▶ WORK REQUIRED
Each line of the records is to be copied verbatim.

(Items listed in a dataset)

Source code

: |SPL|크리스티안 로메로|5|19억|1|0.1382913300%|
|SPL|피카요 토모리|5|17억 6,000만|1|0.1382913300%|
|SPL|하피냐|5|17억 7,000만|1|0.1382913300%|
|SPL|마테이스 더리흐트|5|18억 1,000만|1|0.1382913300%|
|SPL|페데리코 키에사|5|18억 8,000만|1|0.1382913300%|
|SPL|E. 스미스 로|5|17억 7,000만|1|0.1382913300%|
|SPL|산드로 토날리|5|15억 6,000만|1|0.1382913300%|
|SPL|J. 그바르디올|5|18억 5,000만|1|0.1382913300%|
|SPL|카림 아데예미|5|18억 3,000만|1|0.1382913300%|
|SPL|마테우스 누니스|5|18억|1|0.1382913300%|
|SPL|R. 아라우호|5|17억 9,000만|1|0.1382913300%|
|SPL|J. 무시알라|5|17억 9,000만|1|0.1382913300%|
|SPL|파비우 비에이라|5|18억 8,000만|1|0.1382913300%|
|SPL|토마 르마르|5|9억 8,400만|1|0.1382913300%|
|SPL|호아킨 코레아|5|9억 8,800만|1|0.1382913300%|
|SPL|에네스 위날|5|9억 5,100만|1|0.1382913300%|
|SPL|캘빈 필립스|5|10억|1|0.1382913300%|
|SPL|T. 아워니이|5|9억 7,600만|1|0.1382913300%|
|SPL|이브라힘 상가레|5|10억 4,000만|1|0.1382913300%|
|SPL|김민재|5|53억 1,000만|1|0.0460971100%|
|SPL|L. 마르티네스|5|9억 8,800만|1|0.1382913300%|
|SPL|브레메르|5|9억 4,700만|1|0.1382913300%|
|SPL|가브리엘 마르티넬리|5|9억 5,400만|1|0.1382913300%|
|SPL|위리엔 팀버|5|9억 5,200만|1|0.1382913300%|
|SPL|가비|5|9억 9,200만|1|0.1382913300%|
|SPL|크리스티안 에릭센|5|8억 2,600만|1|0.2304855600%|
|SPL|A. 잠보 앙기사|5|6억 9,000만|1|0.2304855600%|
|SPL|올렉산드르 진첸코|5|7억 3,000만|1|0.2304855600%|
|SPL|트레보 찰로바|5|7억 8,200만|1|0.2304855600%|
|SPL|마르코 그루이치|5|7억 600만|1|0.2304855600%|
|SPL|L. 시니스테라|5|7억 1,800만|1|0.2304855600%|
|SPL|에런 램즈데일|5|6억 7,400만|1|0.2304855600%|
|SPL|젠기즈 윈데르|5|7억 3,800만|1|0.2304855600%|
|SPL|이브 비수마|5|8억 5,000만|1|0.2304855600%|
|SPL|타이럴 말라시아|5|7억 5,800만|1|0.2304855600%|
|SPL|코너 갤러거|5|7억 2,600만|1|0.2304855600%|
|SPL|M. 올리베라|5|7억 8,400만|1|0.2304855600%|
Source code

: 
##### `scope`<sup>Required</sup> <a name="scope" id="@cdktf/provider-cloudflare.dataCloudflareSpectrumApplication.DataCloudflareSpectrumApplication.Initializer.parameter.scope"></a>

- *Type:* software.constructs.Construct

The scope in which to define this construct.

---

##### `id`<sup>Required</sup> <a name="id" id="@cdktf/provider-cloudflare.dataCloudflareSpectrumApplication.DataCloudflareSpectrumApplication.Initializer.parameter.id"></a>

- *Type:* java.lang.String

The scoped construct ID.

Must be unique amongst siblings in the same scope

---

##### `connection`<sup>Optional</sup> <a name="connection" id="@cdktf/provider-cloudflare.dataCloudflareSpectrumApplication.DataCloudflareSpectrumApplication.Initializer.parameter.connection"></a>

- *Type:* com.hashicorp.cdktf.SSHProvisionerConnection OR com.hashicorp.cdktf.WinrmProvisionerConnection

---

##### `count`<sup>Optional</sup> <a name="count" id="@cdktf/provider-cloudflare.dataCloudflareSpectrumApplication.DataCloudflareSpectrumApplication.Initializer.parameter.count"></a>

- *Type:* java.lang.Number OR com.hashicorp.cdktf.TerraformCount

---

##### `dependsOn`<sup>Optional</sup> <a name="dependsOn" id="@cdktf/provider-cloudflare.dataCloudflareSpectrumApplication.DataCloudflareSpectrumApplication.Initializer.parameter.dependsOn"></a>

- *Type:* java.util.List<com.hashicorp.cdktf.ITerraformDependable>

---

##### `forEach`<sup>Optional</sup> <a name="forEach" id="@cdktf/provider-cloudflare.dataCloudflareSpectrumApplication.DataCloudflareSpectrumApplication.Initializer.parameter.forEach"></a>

▶ ANSWER FOR THIS EXERCISE
Source code

: |SPL|크리스티안 로메로|5|19억|1|0.1382913300%|
|SPL|피카요 토모리|5|17억 6,000만|1|0.1382913300%|
|SPL|하피냐|5|17억 7,000만|1|0.1382913300%|
|SPL|마테이스 더리흐트|5|18억 1,000만|1|0.1382913300%|
|SPL|페데리코 키에사|5|18억 8,000만|1|0.1382913300%|
|SPL|E. 스미스 로|5|17억 7,000만|1|0.1382913300%|
|SPL|산드로 토날리|5|15억 6,000만|1|0.1382913300%|
|SPL|J. 그바르디올|5|18억 5,000만|1|0.1382913300%|
|SPL|카림 아데예미|5|18억 3,000만|1|0.1382913300%|
|SPL|마테우스 누니스|5|18억|1|0.1382913300%|
|SPL|R. 아라우호|5|17억 9,000만|1|0.1382913300%|
|SPL|J. 무시알라|5|17억 9,000만|1|0.1382913300%|
|SPL|파비우 비에이라|5|18억 8,000만|1|0.1382913300%|
|SPL|토마 르마르|5|9억 8,400만|1|0.1382913300%|
|SPL|호아킨 코레아|5|9억 8,800만|1|0.1382913300%|
|SPL|에네스 위날|5|9억 5,100만|1|0.1382913300%|
|SPL|캘빈 필립스|5|10억|1|0.1382913300%|
|SPL|T. 아워니이|5|9억 7,600만|1|0.1382913300%|
|SPL|이브라힘 상가레|5|10억 4,000만|1|0.1382913300%|
|SPL|김민재|5|53억 1,000만|1|0.0460971100%|
|SPL|L. 마르티네스|5|9억 8,800만|1|0.1382913300%|
|SPL|브레메르|5|9억 4,700만|1|0.1382913300%|
|SPL|가브리엘 마르티넬리|5|9억 5,400만|1|0.1382913300%|
|SPL|위리엔 팀버|5|9억 5,200만|1|0.1382913300%|
|SPL|가비|5|9억 9,200만|1|0.1382913300%|
|SPL|크리스티안 에릭센|5|8억 2,600만|1|0.2304855600%|
|SPL|A. 잠보 앙기사|5|6억 9,000만|1|0.2304855600%|
|SPL|올렉산드르 진첸코|5|7억 3,000만|1|0.2304855600%|
|SPL|트레보 찰로바|5|7억 8,200만|1|0.2304855600%|
|SPL|마르코 그루이치|5|7억 600만|1|0.2304855600%|
|SPL|L. 시니스테라|5|7억 1,800만|1|0.2304855600%|
|SPL|에런 램즈데일|5|6억 7,400만|1|0.2304855600%|
|SPL|젠기즈 윈데르|5|7억 3,800만|1|0.2304855600%|
|SPL|이브 비수마|5|8억 5,000만|1|0.2304855600%|
|SPL|타이럴 말라시아|5|7억 5,800만|1|0.2304855600%|
|SPL|코너 갤러거|5|7억 2,600만|1|0.2304855600%|
|SPL|M. 올리베라|5|7억 8,400만|1|0.2304855600%|
Source code

: 
##### `scope`<sup>Required</sup> <a name="scope" id="@cdktf/provider-cloudflare.dataCloudflareSpectrumApplication.DataCloudflareSpectrumApplication.Initializer.parameter.scope"></a>

- *Type:* software.constructs.Construct

The scope in which to define this construct.

---

##### `id`<sup>Required</sup> <a name="id" id="@cdktf/provider-cloudflare.dataCloudflareSpectrumApplication.DataCloudflareSpectrumApplication.Initializer.parameter.id"></a>

- *Type:* java.lang.String

The scoped construct ID.

Must be unique amongst siblings in the same scope

---

##### `connection`<sup>Optional</sup> <a name="connection" id="@cdktf/provider-cloudflare.dataCloudflareSpectrumApplication.DataCloudflareSpectrumApplication.Initializer.parameter.connection"></a>

- *Type:* com.hashicorp.cdktf.SSHProvisionerConnection OR com.hashicorp.cdktf.WinrmProvisionerConnection

---

##### `count`<sup>Optional</sup> <a name="count" id="@cdktf/provider-cloudflare.dataCloudflareSpectrumApplication.DataCloudflareSpectrumApplication.Initializer.parameter.count"></a>

- *Type:* java.lang.Number OR com.hashicorp.cdktf.TerraformCount

---

##### `dependsOn`<sup>Optional</sup> <a name="dependsOn" id="@cdktf/provider-cloudflare.dataCloudflareSpectrumApplication.DataCloudflareSpectrumApplication.Initializer.parameter.dependsOn"></a>

- *Type:* java.util.List<com.hashicorp.cdktf.ITerraformDependable>

---

##### `forEach`<sup>Optional</sup> <a name="forEach" id="@cdktf/provider-cloudflare.dataCloudflareSpectrumApplication.DataCloudflareSpectrumApplication.Initializer.parameter.forEach"></a>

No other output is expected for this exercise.